In case you don't know, ffmpeg is a program that is brilliant at all sorts of multimedia management. It will extract audio from a video; it can burn subtitles onto a video; it can convert one audio format into another... you name it, it can do it. But watch:

That's me inspecting the tags in a test music file stored on my hard disk. Note that in position [6], we have a 'COMMENT' tag, set to a value that includes Charles Mackerras. All fine and as I'd expect. Now, I want to convert this file from FLAC format to FLAC format (which doesn't sound a sensible thing to do, but there are times you do need to do it -such as when you purchase a Hi-Res FLAC file and want to 'thunk it down' into being something that could have been ripped from a standard CD).

The command to do that is simply:

ffmpeg -i <inputf-filename.flac> <outputfile-filename.flac>

So, in my case, I do this:

So first I check the existing file exists and is indeed a FLAC file, then I'm doing an ffmpeg conversion, asking the output file to be called '99-output.flac'. That gets ffmpeg to work its magic, and this is the result:

Both original and new output file exist on the hard disk. Let me now inspect the tags associated with the new '99-output.flac' file:

Notice that at poisition [6] now, we have a tag called 'DESCRIPTION', and no tag called 'COMMENT' appears at all.

The very act of using ffmpeg causes one of your tags to be silently re-named.

This is poor form in my book, but it is what it is.
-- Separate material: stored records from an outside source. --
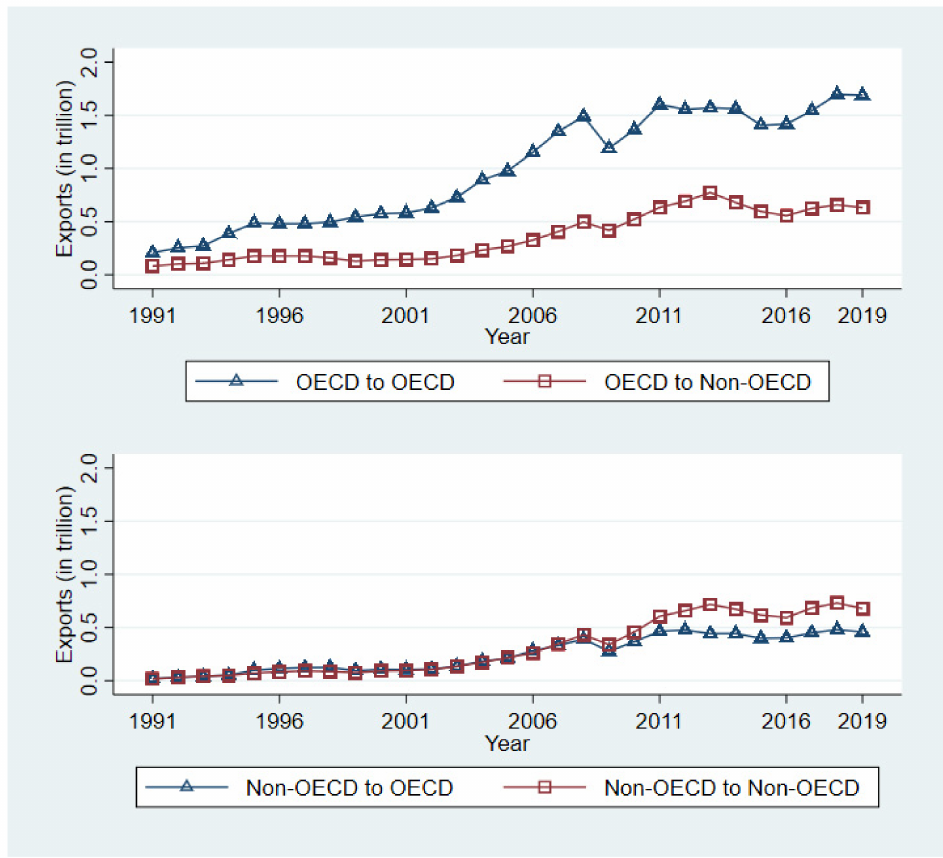
Figure 3. Trends of Bilateral Climate Exports. Note: Authors’ calculation by using the UN Comtrade data. Source: UN Comtrade. International Trade Statistics-Import/Export Data (accessed on 8 May 2021)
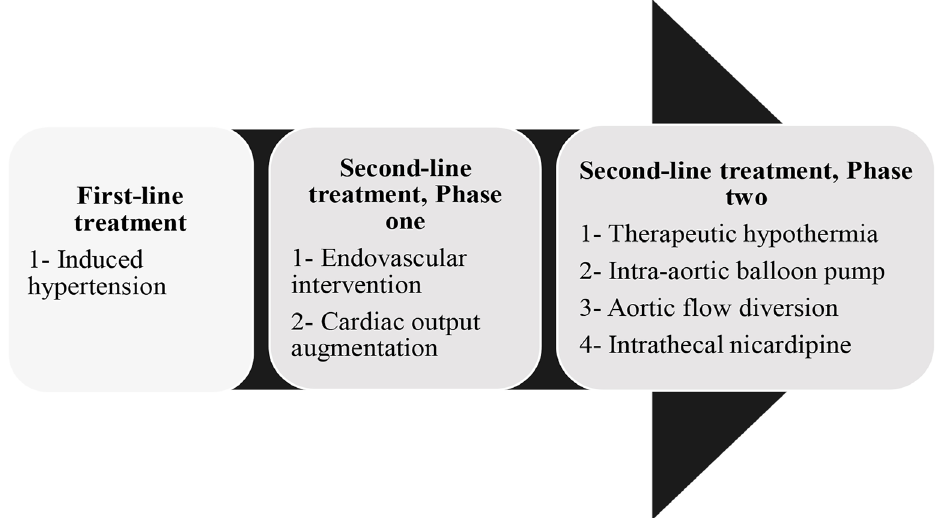
Figure 1. DCI treatment after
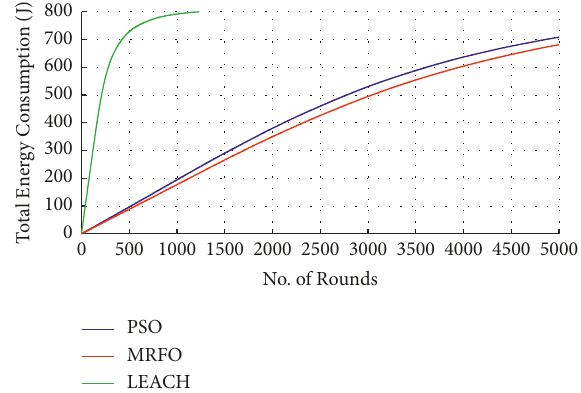
Figure 14: Total energy consumption for 400-node network, 40 CHs when the BS is at the outside the ROI.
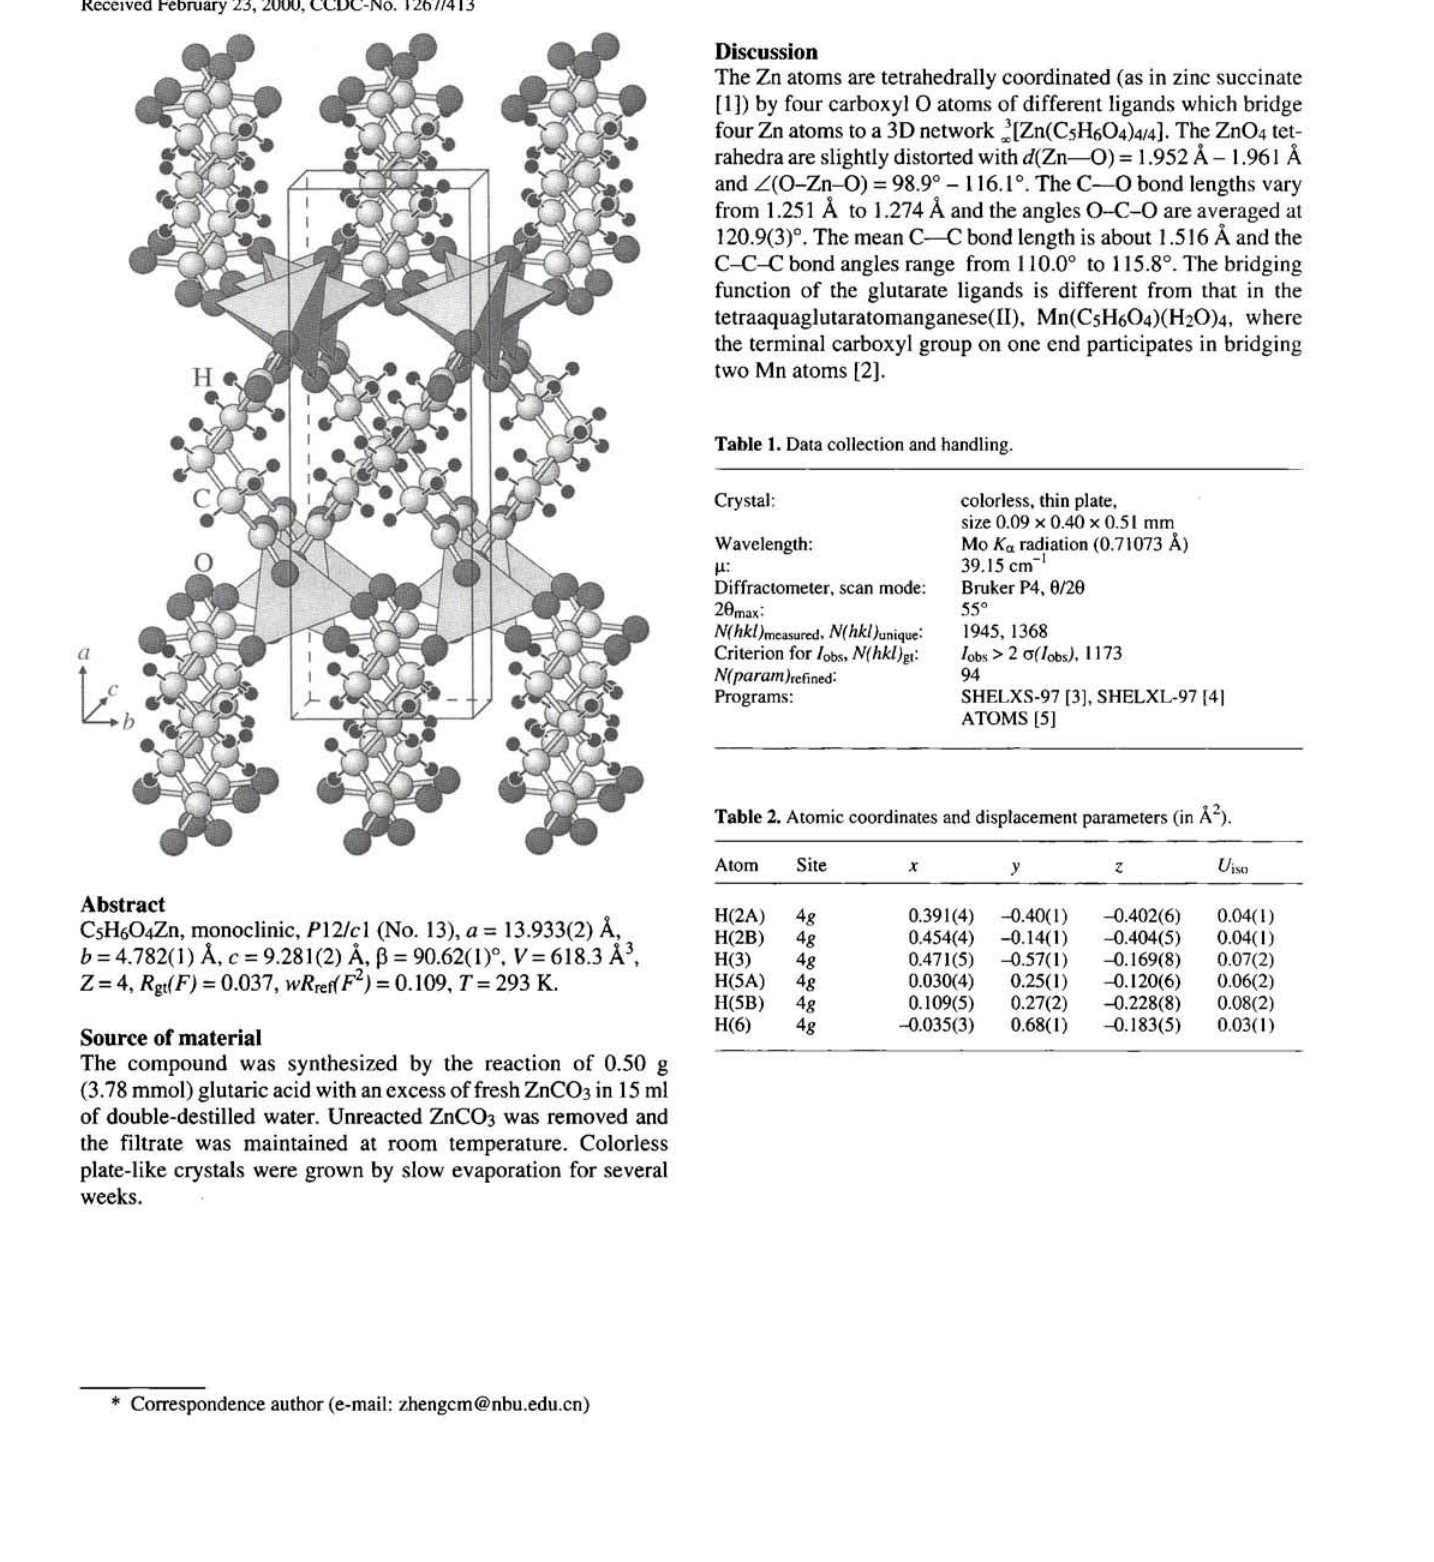
Table 1. Data collection and handling.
The trouble from my point of view is that nearly all my audio-management scripts rely on ffmpeg to do the heavy lifting when it comes to audio format conversion and so on. In particular, the AUAC (universal audio converter) script I use daily has been mangling my COMMENT tags out of existence since the day I wrote it!

This is... er, somewhat "upsetting", as you can imagine!

By way of response, I blow a big raspberry in the direction of the ffmpeg developers (well, not that big, because their software is still worth its weight in gold!) and go edit my own scripts to add a little routine that says "if you're using ffmpeg with FLAC files, first preserve the value of any tag called COMMENT ...and then put it back into the file once ffmpeg has finished its work".

Basically, and saying it in one sentence: the scripts available on this site have now all been checked and modified to preserve the value of the COMMENT tag, for any operations involving FLAC files.

With those updates in place, and with the script I mentioned last time able to recover data from a tag named DESCRIPTION and write it back into one named COMMENT, plus a fairly hefty dose of re-typing in data from CD booklets, I was happy to see this the other day:

That's me running the ACT (AbsolutelyBaching Comment Tag-checker) in the root folder of my entire collection of digitised classical music... and getting no response whatsoever. Meaning that all my music files once more have proper COMMENT tags containing real data.

And these latest software updates mean things should stay that way from now on!